Stored items:

== == ==

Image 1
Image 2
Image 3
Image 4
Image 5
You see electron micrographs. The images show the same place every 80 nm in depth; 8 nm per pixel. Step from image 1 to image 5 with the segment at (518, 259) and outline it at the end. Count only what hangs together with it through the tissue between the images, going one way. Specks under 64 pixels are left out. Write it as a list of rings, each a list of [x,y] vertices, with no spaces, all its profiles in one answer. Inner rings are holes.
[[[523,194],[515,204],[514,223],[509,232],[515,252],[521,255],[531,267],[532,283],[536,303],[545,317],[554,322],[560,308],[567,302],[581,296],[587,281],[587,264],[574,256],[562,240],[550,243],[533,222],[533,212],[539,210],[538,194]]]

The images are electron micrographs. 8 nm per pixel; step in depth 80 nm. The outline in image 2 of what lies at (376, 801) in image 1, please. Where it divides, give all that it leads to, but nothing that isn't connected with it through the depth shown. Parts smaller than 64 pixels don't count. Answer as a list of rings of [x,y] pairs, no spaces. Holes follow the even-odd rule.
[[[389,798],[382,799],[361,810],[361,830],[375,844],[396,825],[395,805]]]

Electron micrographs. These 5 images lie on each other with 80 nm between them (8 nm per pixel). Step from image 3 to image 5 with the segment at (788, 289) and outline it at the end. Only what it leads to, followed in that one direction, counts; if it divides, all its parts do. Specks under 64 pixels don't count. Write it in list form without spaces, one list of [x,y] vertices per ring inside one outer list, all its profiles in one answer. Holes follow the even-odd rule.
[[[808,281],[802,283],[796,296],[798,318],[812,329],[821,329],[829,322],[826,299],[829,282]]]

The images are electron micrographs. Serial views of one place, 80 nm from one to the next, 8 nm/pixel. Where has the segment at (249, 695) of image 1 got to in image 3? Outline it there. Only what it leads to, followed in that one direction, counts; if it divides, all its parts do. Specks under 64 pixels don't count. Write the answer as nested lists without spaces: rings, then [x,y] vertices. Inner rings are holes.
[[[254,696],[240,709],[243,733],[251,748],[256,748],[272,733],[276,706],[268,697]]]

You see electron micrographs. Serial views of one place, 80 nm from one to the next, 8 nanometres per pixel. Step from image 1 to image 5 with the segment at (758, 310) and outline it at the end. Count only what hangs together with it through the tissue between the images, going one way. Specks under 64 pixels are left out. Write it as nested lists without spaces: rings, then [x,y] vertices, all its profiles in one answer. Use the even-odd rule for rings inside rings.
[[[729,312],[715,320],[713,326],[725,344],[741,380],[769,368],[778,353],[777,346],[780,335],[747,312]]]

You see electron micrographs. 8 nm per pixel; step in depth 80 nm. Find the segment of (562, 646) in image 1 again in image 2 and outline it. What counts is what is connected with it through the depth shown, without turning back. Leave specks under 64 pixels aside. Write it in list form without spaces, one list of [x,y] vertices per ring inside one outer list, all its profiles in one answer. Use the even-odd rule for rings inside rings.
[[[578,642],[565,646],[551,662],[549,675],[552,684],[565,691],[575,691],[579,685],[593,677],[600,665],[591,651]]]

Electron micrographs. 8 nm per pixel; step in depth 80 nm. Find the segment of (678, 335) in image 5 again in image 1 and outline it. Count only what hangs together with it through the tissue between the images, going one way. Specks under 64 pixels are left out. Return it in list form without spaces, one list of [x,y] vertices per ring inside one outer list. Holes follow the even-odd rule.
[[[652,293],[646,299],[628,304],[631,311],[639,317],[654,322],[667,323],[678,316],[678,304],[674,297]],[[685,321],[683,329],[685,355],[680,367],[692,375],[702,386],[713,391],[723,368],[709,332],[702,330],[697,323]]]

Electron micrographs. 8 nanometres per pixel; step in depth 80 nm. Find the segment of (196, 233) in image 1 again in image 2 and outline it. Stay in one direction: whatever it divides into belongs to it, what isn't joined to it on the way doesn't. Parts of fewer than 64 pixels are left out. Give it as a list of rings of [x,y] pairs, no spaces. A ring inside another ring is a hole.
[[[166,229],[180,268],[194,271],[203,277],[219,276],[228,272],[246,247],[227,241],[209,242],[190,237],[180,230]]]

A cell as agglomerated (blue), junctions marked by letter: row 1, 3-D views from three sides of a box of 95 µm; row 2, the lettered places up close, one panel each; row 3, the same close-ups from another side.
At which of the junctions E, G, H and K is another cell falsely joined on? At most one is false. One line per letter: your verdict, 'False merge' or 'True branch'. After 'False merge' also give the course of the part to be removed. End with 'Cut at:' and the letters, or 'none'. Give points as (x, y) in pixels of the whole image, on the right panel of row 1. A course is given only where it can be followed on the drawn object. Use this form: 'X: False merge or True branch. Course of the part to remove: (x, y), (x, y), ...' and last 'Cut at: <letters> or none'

== == ==

**PROBLEM TO WORK ON:** Each line holding "letter" in the records should be copied out.

**RESULT OF THE TASK:**
A cell as agglomerated (blue), junctions marked by letter: row 1, 3-D views from three sides of a box of 95 µm; row 2, the lettered places up close, one panel each; row 3, the same close-ups from another side.
At which of the junctions E, G, H and K is another cell falsely joined on? At most one is false. One line per letter: your verdict, 'False merge' or 'True branch'. After 'False merge' also give the course of the part to be removed. End with 'Cut at:' and the letters, or 'none'. Give points as (x, y) in pixels of the whole image, on the right panel of row 1. A course is given only where it can be followed on the drawn object. Use this form: 'X: False merge or True branch. Course of the part to remove: (x, y), (x, y), ...' and last 'Cut at: <letters> or none'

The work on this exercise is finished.